Ethiopia’s right to use the water that originates within itself would have included (and, in our view, should include), in addition to power-generating purposes, irrigation, water recreation and navigational services, flood control as well as water storage and supply. It is obvious, therefore, that dams provide valuable economic benefits. Just like any mega project, dams also involve several side-effects, which could be summarized as environmental and ecological, social (forced relocation of locals), economic and even political. Other concerns may include evaluating and managing the risks associated with dam construction as well as asking questions whether the product (GERD in our case) would provide the desired and needed benefits to stakeholders such as access to electricity. A reasonable framework of concern about dam construction, therefore, would include a thorough benefit-cost analysis, not just one-sided focus on the costs. This is our major concern in regards to environmentalists and some of their Ethiopian supporters who campaign against the 6000 MW dam.

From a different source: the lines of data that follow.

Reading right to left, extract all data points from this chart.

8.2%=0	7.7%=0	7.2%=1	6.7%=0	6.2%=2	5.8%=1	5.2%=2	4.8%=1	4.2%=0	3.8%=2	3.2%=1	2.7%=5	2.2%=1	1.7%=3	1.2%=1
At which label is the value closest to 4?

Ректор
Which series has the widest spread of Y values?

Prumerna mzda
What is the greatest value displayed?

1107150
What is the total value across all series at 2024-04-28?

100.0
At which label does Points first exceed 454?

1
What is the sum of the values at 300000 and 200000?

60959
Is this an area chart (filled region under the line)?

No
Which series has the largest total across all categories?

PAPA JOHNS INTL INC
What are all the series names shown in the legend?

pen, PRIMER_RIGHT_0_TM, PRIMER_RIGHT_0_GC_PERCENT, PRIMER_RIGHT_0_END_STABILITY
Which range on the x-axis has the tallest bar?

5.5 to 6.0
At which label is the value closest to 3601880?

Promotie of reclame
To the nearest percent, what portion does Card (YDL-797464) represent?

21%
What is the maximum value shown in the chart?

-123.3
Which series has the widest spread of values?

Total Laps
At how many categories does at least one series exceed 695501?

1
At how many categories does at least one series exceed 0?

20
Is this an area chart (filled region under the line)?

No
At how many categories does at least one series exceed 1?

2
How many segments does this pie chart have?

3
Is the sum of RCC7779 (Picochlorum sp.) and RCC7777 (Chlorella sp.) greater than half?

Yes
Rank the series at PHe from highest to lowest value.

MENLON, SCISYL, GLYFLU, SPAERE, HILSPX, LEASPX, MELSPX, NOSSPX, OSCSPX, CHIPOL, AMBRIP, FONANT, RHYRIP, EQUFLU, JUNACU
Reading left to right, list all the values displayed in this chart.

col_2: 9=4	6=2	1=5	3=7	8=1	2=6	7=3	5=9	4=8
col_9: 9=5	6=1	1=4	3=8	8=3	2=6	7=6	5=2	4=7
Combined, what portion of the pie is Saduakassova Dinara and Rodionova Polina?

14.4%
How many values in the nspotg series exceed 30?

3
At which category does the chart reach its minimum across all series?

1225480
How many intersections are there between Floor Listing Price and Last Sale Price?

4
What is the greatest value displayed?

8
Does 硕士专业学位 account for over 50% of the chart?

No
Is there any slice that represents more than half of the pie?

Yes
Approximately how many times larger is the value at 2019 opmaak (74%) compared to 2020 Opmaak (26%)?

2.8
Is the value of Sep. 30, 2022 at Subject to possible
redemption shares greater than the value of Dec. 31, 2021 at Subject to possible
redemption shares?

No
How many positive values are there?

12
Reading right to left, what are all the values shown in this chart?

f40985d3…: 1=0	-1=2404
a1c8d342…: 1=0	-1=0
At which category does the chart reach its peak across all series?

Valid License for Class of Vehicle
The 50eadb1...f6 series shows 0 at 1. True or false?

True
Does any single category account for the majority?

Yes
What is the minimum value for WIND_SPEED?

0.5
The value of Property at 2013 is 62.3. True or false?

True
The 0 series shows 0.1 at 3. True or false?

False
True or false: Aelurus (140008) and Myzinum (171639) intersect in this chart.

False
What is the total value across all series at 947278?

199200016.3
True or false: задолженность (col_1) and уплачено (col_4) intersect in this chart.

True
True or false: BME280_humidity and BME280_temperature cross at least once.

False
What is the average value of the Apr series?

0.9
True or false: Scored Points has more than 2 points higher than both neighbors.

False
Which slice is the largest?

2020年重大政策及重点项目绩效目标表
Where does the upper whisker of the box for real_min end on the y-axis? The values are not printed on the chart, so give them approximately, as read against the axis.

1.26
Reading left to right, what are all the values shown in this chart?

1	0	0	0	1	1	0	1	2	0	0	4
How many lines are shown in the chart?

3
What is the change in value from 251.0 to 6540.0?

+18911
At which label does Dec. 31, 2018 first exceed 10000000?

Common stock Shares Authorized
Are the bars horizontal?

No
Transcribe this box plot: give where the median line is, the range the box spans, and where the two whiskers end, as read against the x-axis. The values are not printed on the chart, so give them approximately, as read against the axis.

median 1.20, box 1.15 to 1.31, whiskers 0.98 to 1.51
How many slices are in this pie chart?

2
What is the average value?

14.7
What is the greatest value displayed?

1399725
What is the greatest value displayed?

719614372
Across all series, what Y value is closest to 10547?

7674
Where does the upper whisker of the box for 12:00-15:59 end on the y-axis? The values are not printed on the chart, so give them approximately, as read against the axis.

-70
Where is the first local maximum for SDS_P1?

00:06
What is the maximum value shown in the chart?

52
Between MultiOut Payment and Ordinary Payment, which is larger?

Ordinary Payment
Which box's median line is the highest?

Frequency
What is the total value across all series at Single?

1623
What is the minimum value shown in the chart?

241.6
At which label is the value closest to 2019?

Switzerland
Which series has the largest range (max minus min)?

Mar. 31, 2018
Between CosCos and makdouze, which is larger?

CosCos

The environmentalists refer to the GERD as a “white elephant,” despite the fact that the project’s leaked document, alleged to be prepared by International Panel of Experts (IPE) showing favorable financial and social benefits to Ethiopia and the Sudan. Environmentalists such as the International Rivers Network (IRN) need to, therefore, quantify the magnitude of the side effects of the project and should not rely on “covert” and “secondary” data. More importantly, rather than being the butterflies of potential conflict in the Eastern Nile region, they need to: (i) acknowledge Ethiopia’s sovereign rights to use its own resources in accordance to international law and without hurting downstream countries; (ii) identify mitigation strategies so that genuine concerns are addressed before the construction is finalized; and (iii) propose how the mitigation strategies are going to be financed. In April 2014, the California based environmental pressure group which is against any form of large dam that is proposed to be built in Africa and Asia leaked the 48 pages long confidential document that was prepared by International Panel of Experts (IPE) on Ethiopian Grand Renaissance Dam. Now that the confidential report is in the public domain, it allows everyone to put to test the concerns of both the friends and foes of the GERD.